== Records for the task

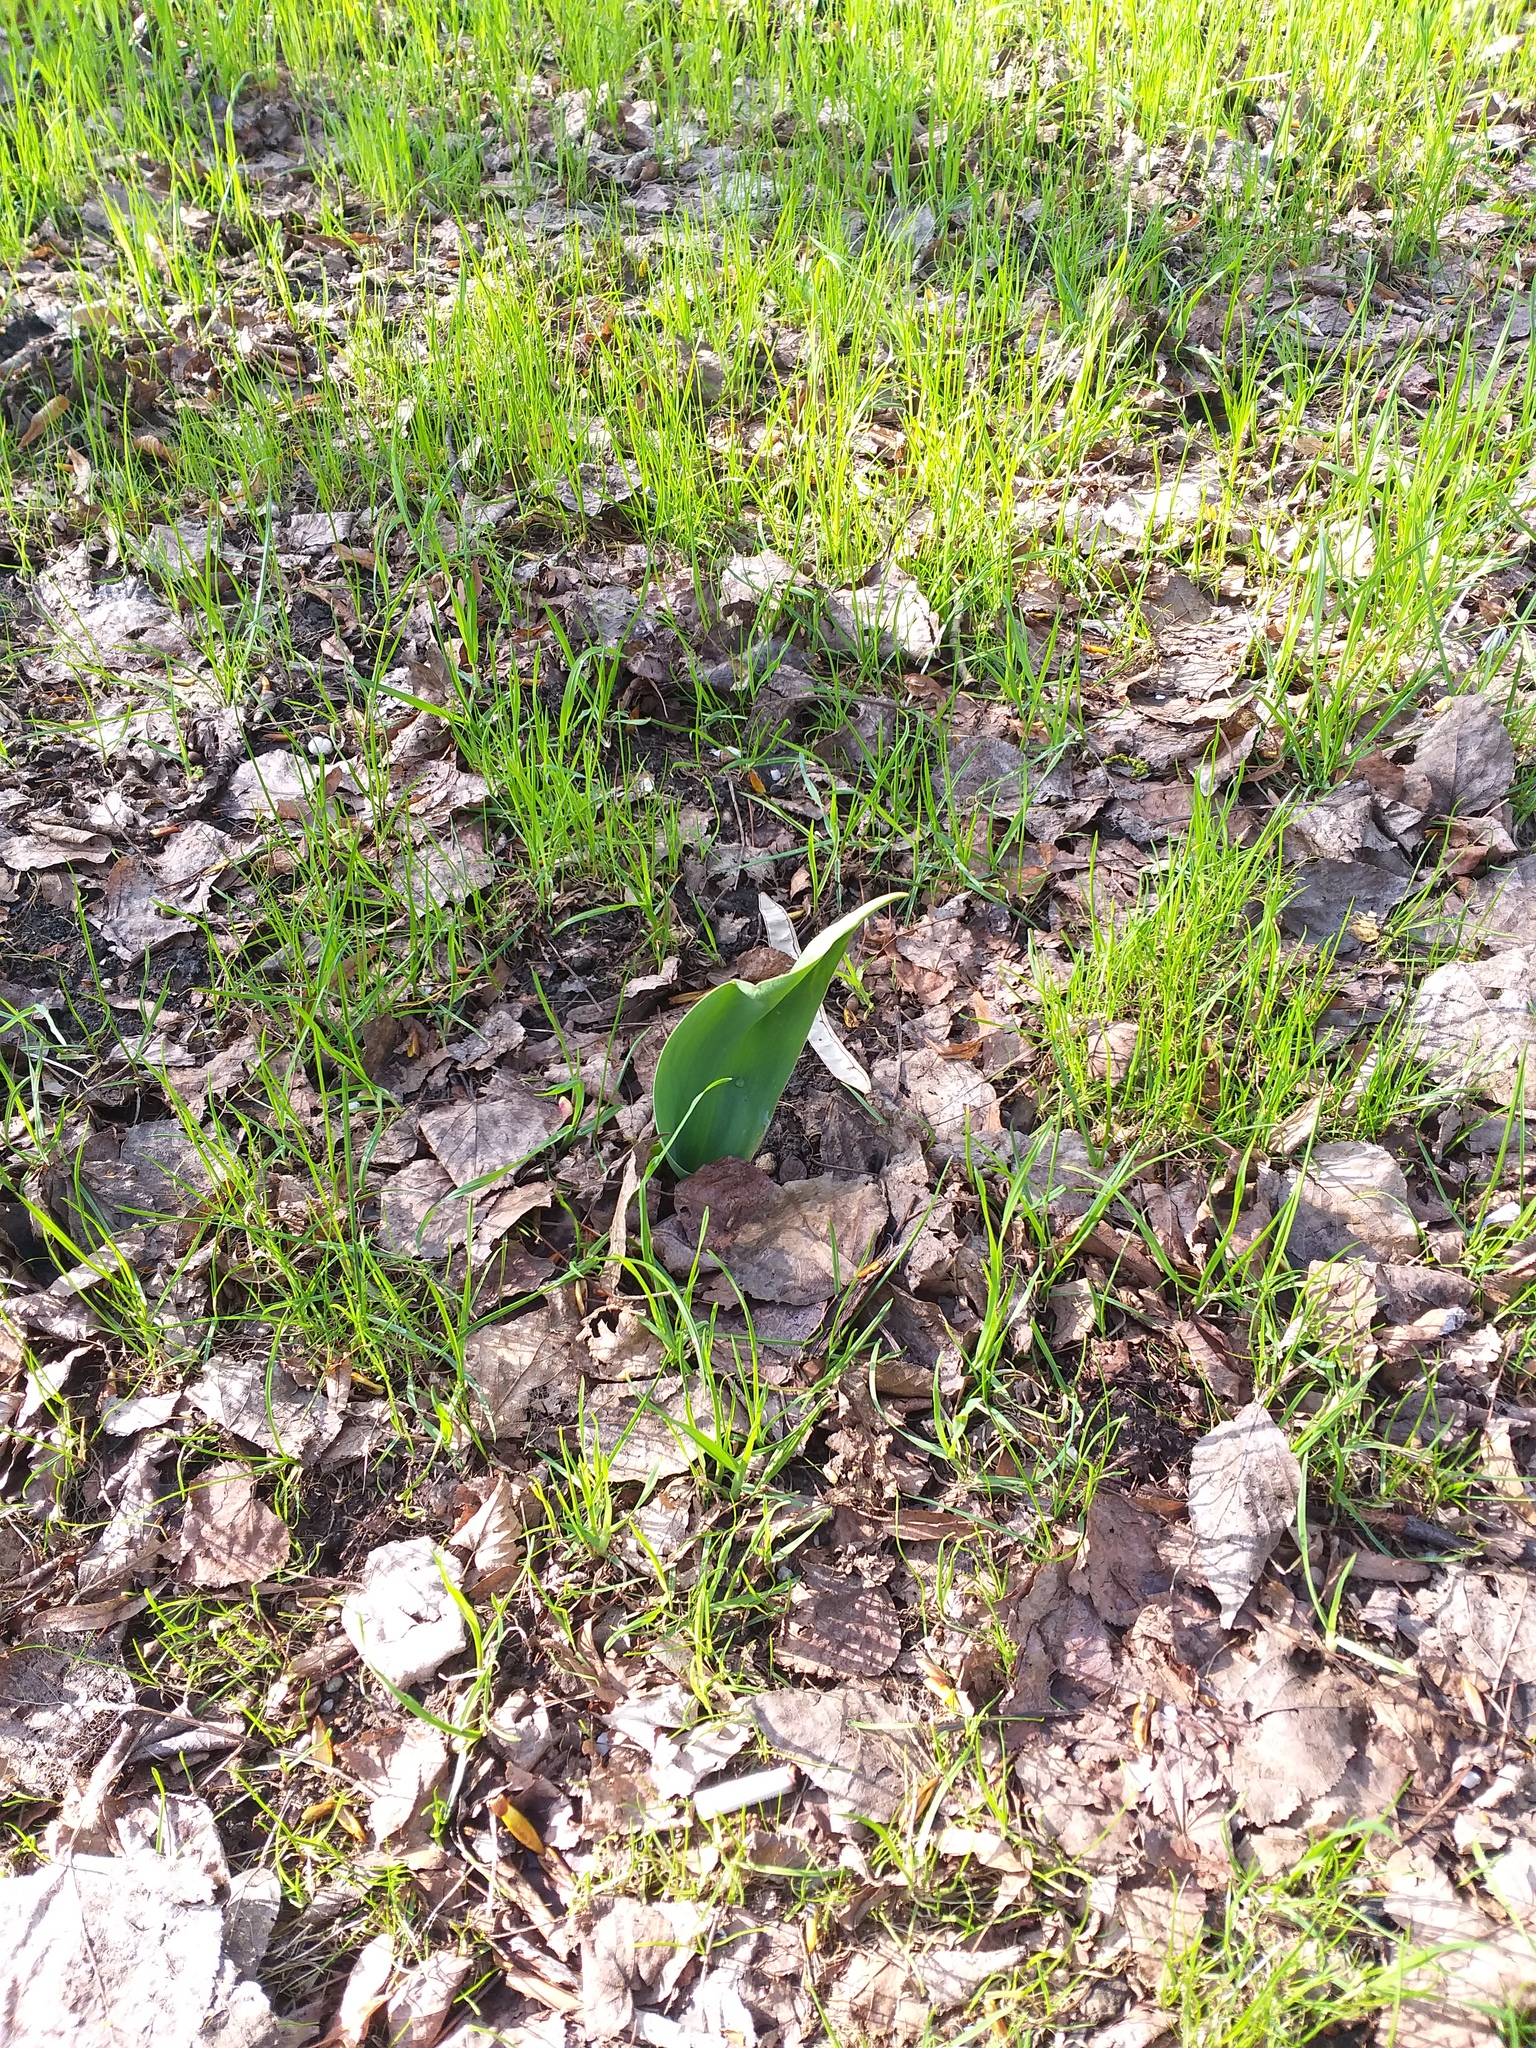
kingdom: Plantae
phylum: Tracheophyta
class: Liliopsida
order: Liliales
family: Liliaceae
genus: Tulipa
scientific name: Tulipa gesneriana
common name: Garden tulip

====

## Exercise goal:
Copy every line of text in the material word for word, without the picture.

## Correct answer:
kingdom: Plantae
phylum: Tracheophyta
class: Liliopsida
order: Liliales
family: Liliaceae
genus: Tulipa
scientific name: Tulipa gesneriana
common name: Garden tulip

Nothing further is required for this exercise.